More and more people are becoming aware of the effects of our actions on the environment. Temperatures and shorelines are rising, our water is becoming dirtier, natural resources are becoming more scarce, our soil is depleting, and so on – the list is long. As people become more aware, the deep-seeded desire to do something positive also increases. One way to do this in a relatively easy way is to simply not eat meat – become a vegetarian. Meat production has severely negative effects on the environment that are wide ranging and far reaching, so the impact of not eating it is felt beyond the kitchen.

Animal Meat and Water Pollution

As the economy develops, meat production has become more centralized. This means raising more animals in a smaller space, limiting overall cost and boosting profits. More animals in a smaller space is an unnatural scenario, though, so the environment has a difficult time adjusting to this. Traditionally, animals for meat have been used as a part of an integrated system of life on small farms. They eat waste, store calories for when plant-based foods are scarce in the cold months, and provide a natural, “free” form of fertilizer in the form of manure. But, when too many animals are shoved together, too much of this waste becomes concentrated, and the land cannot cope with the high amounts of it.

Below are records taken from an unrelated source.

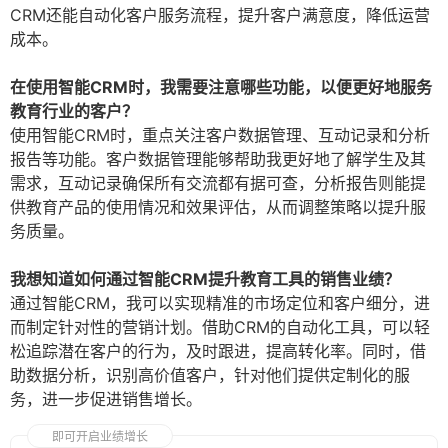
CRM还能自动化客户服务流程，提升客户满意度，降低运营
成本。
在使用智能CRM时，我需要注意哪些功能，以便更好地服务
教育行业的客户？
使用智能CRM时，重点关注客户数据管理、互动记录和分析
报告等功能。客户数据管理能够帮助我更好地了解学生及其
需求，互动记录确保所有交流都有据可查，分析报告则能提
供教育产品的使用情况和效果评估，从而调整策略以提升服
务质量。
我想知道如何通过智能CRM提升教育工具的销售业绩？
通过智能CRM，我可以实现精准的市场定位和客户细分，进
而制定针对性的营销计划。借助CRM的自动化工具，可以轻
松追踪潜在客户的行为，及时跟进，提高转化率。同时，借
助数据分析，识别高价值客户，针对他们提供定制化的服
务，进一步促进销售增长。
即可开启业绩增长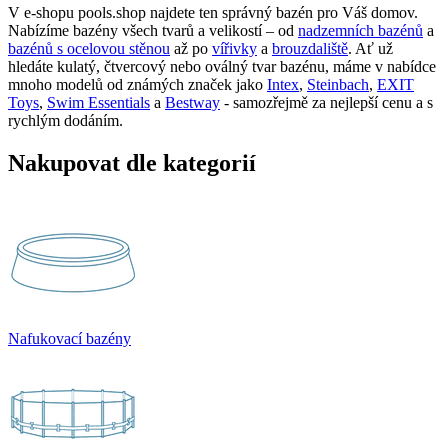
V e-shopu pools.shop najdete ten správný bazén pro Váš domov.
Nabízíme bazény všech tvarů a velikostí – od
nadzemních bazénů
a
bazénů s ocelovou stěnou
až po
vířivky
a
brouzdaliště
. Ať už
hledáte kulatý, čtvercový nebo oválný tvar bazénu, máme v nabídce
mnoho modelů od známých značek jako
Intex
,
Steinbach
,
EXIT
Toys
,
Swim Essentials
a
Bestway
- samozřejmě za nejlepší cenu a s
rychlým dodáním.
Nakupovat dle kategorií
Nafukovací bazény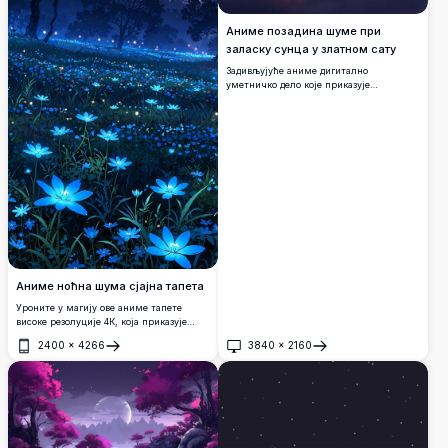
Аниме позадина шуме при
заласку сунца у златном сату
Задивљујуће аниме дигитално
уметничко дело које приказује
живописан залазак сунца над
магловитом шумом борова.
Драматични кумулусни облаци сјаје у
нијансама наранџасте, розе и
љубичасте боје док сунце залази испод
хоризонта.
Аниме ноћна шума сјајна тапета
Уроните у магију ове аниме тапете
високе резолуције 4К, која приказује
сањиву ноћну шуму осветљену сјајним
2400
×
4266
3840
×
2160
плавим цветовима. Под звезданим
Отвори
Отвори
небом са блиставим пуним месецом,
сцена хвата мирну, мистичну атмосферу
савршену за љубитеље природе и
анимеа. Идеална за десктоп рачунаре,
телефоне или таблете, ово
висококвалитетно уметничко дело
доноси дашак чаролије на било који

Farmers usually deal with this by storing animal waste in lagoons – open pits of water and animal waste. This is a potentially dangerous way of doing so, as the water leaches from these lagoons, and pollutes underground aquifers, which everyone in the community uses. High levels of nitrates and ammonia become toxic, which causes problems in the neurological system. This is not a theoretical issue – real people have become sick, developed irreversible damage, and been killed by this pollution. This issue is compounded when lagoons overflow during floods and heavy rainfall, causing huge surges of nitrates to pollute whole rivers and lakes.

Animal Meat and Climate Change

The atmosphere is warming at an alarming rate. And, a mere handful of scientists aside, objective analysis seems to prove this. Slowing climate change is absolutely necessary to give us time to adjust to it accordingly with minimal loss of human life.

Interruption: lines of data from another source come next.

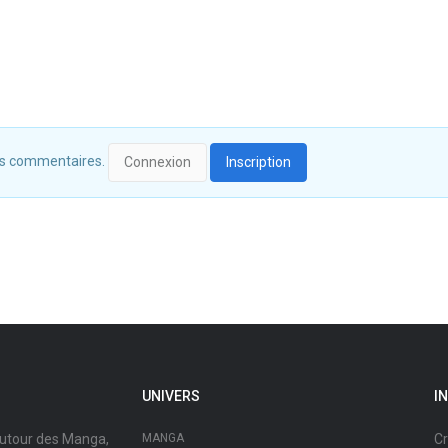
 des commentaires.
Connexion
Inscription
UNIVERS
I
autour des Manga,
MANGA
Cr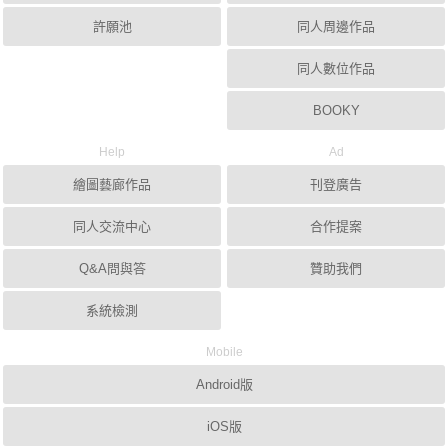
許願池
同人周邊作品
同人數位作品
BOOKY
Help
Ad
繪圖藝廊作品
刊登廣告
同人交流中心
合作提案
Q&A問與答
贊助我們
系統檢測
Mobile
Android版
iOS版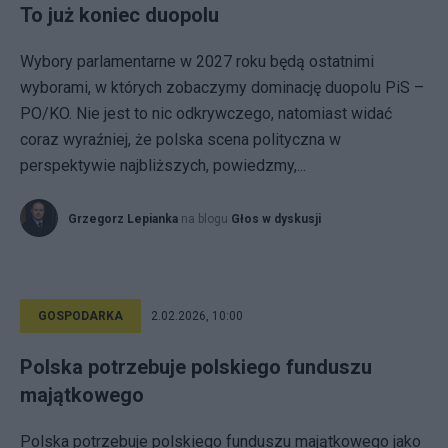
To już koniec duopolu
Wybory parlamentarne w 2027 roku będą ostatnimi
wyborami, w których zobaczymy dominację duopolu PiS –
PO/KO. Nie jest to nic odkrywczego, natomiast widać
coraz wyraźniej, że polska scena polityczna w
perspektywie najbliższych, powiedzmy,...
Grzegorz Lepianka
na blogu
Głos w dyskusji
GOSPODARKA
2.02.2026, 10:00
Polska potrzebuje polskiego funduszu
majątkowego
Polska potrzebuje polskiego funduszu majątkowego jako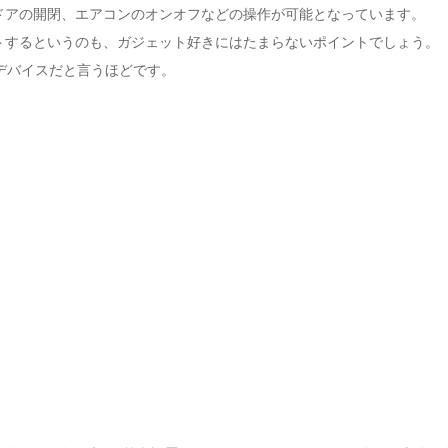
ドアの開閉、エアコンのオンオフなどの操作が可能となっています。
トするというのも、ガジェット好きにはたまらないポイントでしょう。
デバイスだと言うほどです。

A 2006 UN report estimates that 18% of all greenhouse gas emissions come from the animal meat industry. Animals must consume large amounts of plant calories in order to bulk up for processing and consumption. For every 16 calories an animal is fed, 1 calorie of meat is produced, so it is inherently inefficient. When animals consume grass for their diets, it works out better, as humans cannot digest these calories themselves. But, most animals are fed grains, which can just as easily be eaten by humans. The grain must be grown, fed oil-based synthetic fertilizers and pesticides, and is then shipped many hundreds – even thousands – of miles to animal feed lots. The animals are sheltered in large, air conditioned buildings, are then processed, and then shipped again around the country. All this amounts to the huge amounts of gas emissions that contribute to global warming.

Vegetarians and the Environment

By abstaining from meat, vegetarians drive down the demand for these products, thereby reducing supply. In turn, there is less environmental degradation, because plant-based foods require much less energy to produce. This is the essence of environmental vegetarianism.